Picture it: this is a phrase that so many creative thinkers use when they’re introducing their new project. The best ideas begin with a compelling image. In a single image lies a larger story, a whole series of suggestions, memories from the past, and gestures toward the future. Visual aids are indispensible tools for any innovator that help generate and motivate breakthrough change.
To harness the power of visuality is to tap into one of our mind’s most profound capacities: a large part of our brain is designed to create pictures. We imagine and dream in pictures. In the Middle Ages, when most people were unable to read, visualization was the main source of meaning and comprehension. People read churches and other architectural creations the way we read texts today. The mere sight of a portico or a spire or any spot of a building would trigger another image in the mind, a story, a recollection, a set of associations. Our ability to visualize has been a critical element in the development of our creative capacities throughout history.
We manage a complex array of images on an everyday basis. Consider, for example, an ordinary activity like driving down a highway and all the different kinds of visual cues that we make sense of both actively and unconsciously. There’s information scurried across our dashboard, window, rear window, mirrors. Then there’s the outside images that confront us–traffic lights, street signs, billboards. And this isn’t even to mention the extraneous distractions inside the car: radios, phones, other passengers. Our ability to synthesize this overwhelming amount of visual material without making it seem like anything but a routine act is simply astounding. It’s something that even parallel data-processing computers can’t do.

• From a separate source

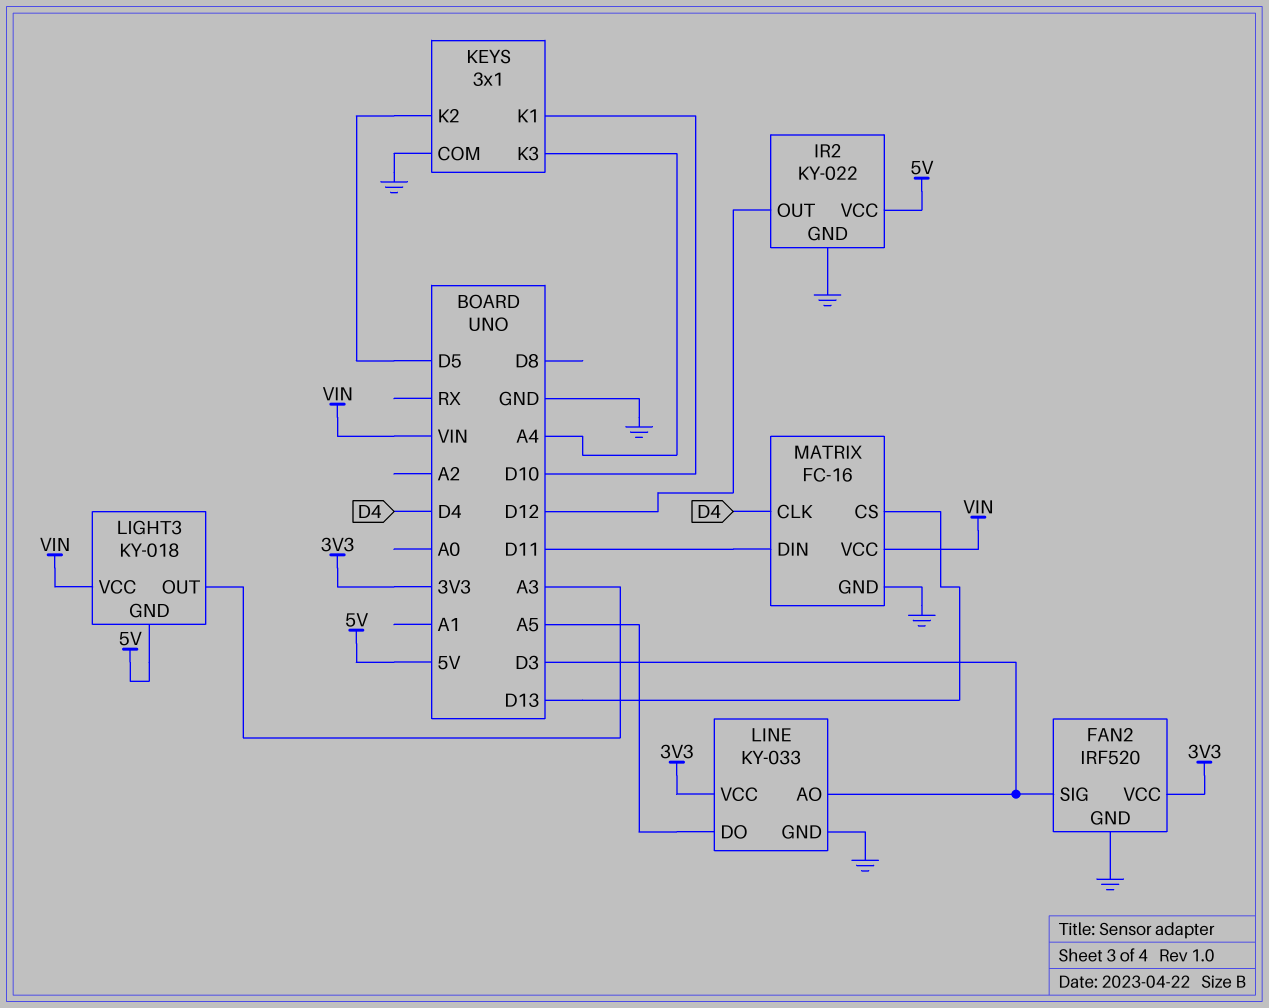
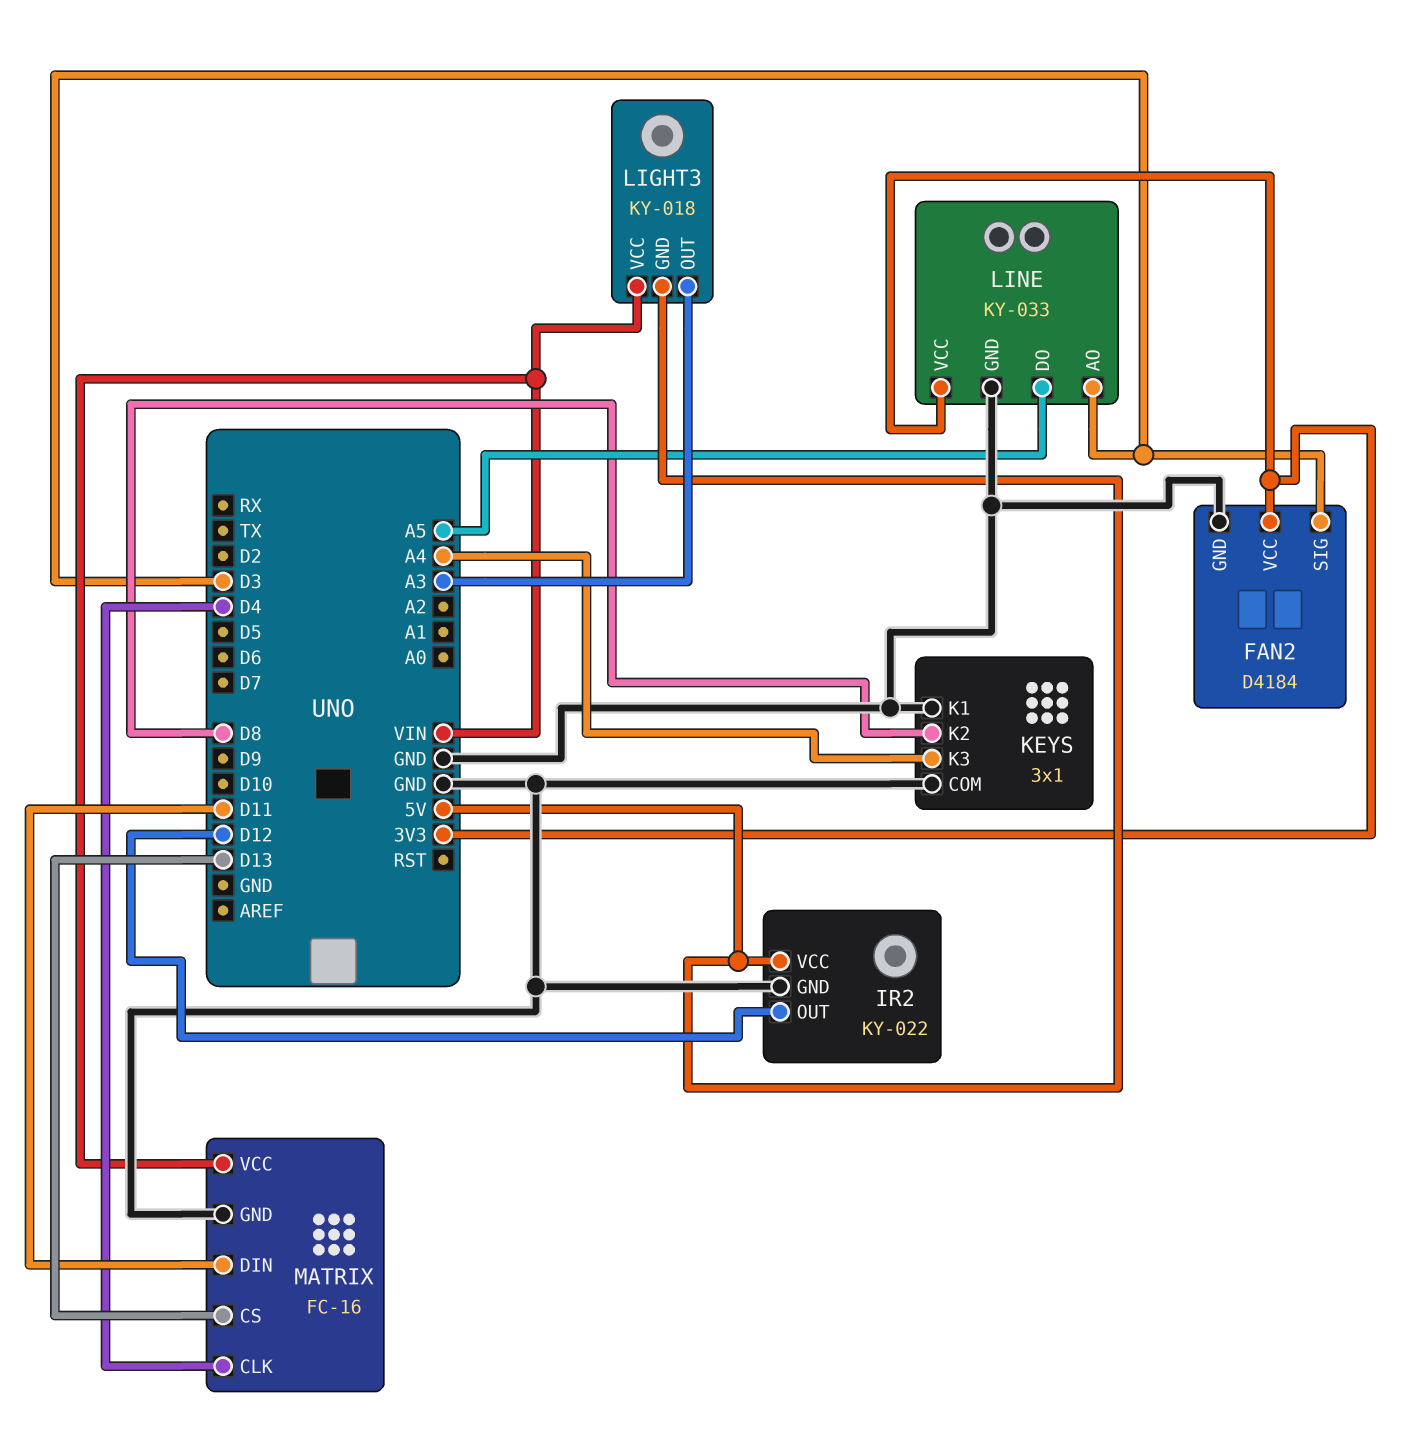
FAN2: IRF520 -> D4184
KEYS pin K1: D10 -> GND
KEYS pin K2: D5 -> D8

So how can you mobilize these innate ocular talents and put them to work in your creative endeavors? Here are three kinds of visual aids to use as inspiration for your next innovation initiative.
1. Artifacts of Thought: Try imagining the future as something that’s already happened. Make your project into an object you can see today–before it’s finished. Take a dusty old book cover and put the name of your unwritten novel on it. Now it’s as if the novel is waiting for you to write it. Draw a picture of that little cottage on the glen overlooking the lake that you’ve been saving up all these years to purchase or build. That literal artifact of what’s soon-to-be will push you forward to realize your goal. It may not exist in the real world yet, but once it exists in your mind, you’ve made it past the first step.
2. Manifestos: These are declarations of intent, announcements or proclamations of the things that you will do. The late American mythologist Joseph Campbell said, “Follow your bliss.” It became a simple statement with immense power. Manifestos give us a sense of destiny. Many people create their own catchphrases or slogans that encapsulate their core values or approaches to life. Others have particular songs–or even soundtracks–that articulate and encourage their ambitions. What’s on your innovation mix tape?
3. Dashboards: Now that you can see your future, you need a way to actually reach it. This is exactly what dashboards do: they are roadmaps that help you get from one place to the next. They may take the form of graphics or mandalas or word clouds or concept maps that put together all the individual pieces to a big project. They may also take the form of lists–lists of guidelines or rules of thumb you might put on a poster. Your dashboard doesn’t have to be linear, but it should tell you how to get from here to there.
It’s no coincidence that the word “visionary” denotes having the ability to see well and possessing a gift of creativity. Gathering the visual aids to accompany your innovation initiative both stimulates and sustains creative energy. What does your future look like today?